Regarding the effect of post-meal exercise on postprandial blood glucose, Larsen et al (16) observed that performing moderate exercise 45 min after breakfast lowered blood glucose and/or insulin levels in patients with diabetes. The underlying mechanism may involve an increase in glucose consumption in the skeletal muscle (16). Viollet et al (17) reported that adenosine monophosphate-activated protein (AMP) kinase is activated due to the increase in the AMP/ATP ratio upon exercise in the skeletal muscle, and glucose transporter type 4 becomes transferred to the cell membrane. However, it has also been reported that if an individual exercises in a fasting state, the glucose supply from the liver is stimulated as catecholamine secretion is increased, which is associated with sympathetic nerve stimulation; furthermore, insulin secretion, which suppresses gluconeogenesis in the liver, is decreased (18).

In the present study, the EX group exhibited an inhibited postprandial blood glucose increase at 45 and 60 min following the meal compared with the glucose level in the control group. The MIX group exhibited a greater increase in postprandial blood glucose level compared with that of the LGI group. In light of the aforementioned mechanism, the reason why the MIX group showed a greater increase in postprandial blood sugar level than the LGI group may be that the exercise was performed when the blood sugar level was not sufficiently high; thus, glucose was supplied from the liver.
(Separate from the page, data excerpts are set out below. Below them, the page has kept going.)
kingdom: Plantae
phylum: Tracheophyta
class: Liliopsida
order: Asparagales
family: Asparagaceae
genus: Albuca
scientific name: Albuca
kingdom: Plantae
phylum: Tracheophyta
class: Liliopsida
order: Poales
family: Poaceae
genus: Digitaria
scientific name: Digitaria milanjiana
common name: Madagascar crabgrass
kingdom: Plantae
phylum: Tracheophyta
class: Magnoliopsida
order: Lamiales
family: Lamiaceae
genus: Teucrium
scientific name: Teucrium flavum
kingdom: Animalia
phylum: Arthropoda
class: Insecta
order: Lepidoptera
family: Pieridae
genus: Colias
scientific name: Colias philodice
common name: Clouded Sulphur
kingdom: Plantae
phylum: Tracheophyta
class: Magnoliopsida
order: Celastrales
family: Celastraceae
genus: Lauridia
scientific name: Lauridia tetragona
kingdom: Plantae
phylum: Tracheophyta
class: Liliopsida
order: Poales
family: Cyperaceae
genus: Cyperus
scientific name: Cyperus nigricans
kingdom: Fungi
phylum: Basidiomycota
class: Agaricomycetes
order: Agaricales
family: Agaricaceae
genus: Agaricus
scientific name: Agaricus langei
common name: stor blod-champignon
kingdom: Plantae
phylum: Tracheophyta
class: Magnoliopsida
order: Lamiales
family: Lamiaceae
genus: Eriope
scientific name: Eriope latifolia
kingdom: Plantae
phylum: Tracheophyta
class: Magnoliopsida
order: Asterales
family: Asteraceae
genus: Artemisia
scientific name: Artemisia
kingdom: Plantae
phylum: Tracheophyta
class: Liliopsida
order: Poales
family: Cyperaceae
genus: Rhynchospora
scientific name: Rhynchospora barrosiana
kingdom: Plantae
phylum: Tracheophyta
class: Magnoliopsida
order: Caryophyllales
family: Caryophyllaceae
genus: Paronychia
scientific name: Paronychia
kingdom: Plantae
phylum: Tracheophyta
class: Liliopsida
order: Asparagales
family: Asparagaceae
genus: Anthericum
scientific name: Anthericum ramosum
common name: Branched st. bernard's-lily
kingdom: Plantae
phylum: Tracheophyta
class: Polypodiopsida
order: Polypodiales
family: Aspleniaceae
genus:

An increase in blood glucose levels has been proposed to lead to oxidative stress. Ceriello et al (19) observed that patients with diabetes exhibit a significant post-meal reduction in antioxidant levels and an increase in the levels of malondialdehyde, a marker of oxidative stress. In the present study, the antioxidant capacity of the control group continued to decrease until 180 min after the meal, whereas the antioxidant capacity in the LGI and EX groups was beginning to increase at 180 min following the meal. A previous study indicated that the oxidation of LDL is prevented by the polyphenols contained in olive oil (20), and the exercise-induced reduction in the manifestation of NADPH oxidase (21) is thought to contribute to this.

It is well established that a controlled diet and exercise are essential therapies for the treatment of diabetes. Thus, the consumption of low-GI food combined with post-meal exercise may be used as a treatment option for patients with diabetes. The findings of the present study support the use of dietary counseling regarding low-GI food. However, the individuals employed in the present study were healthy, with no diabetes; thus, the data obtained should be investigated in further studies of patients with diabetes.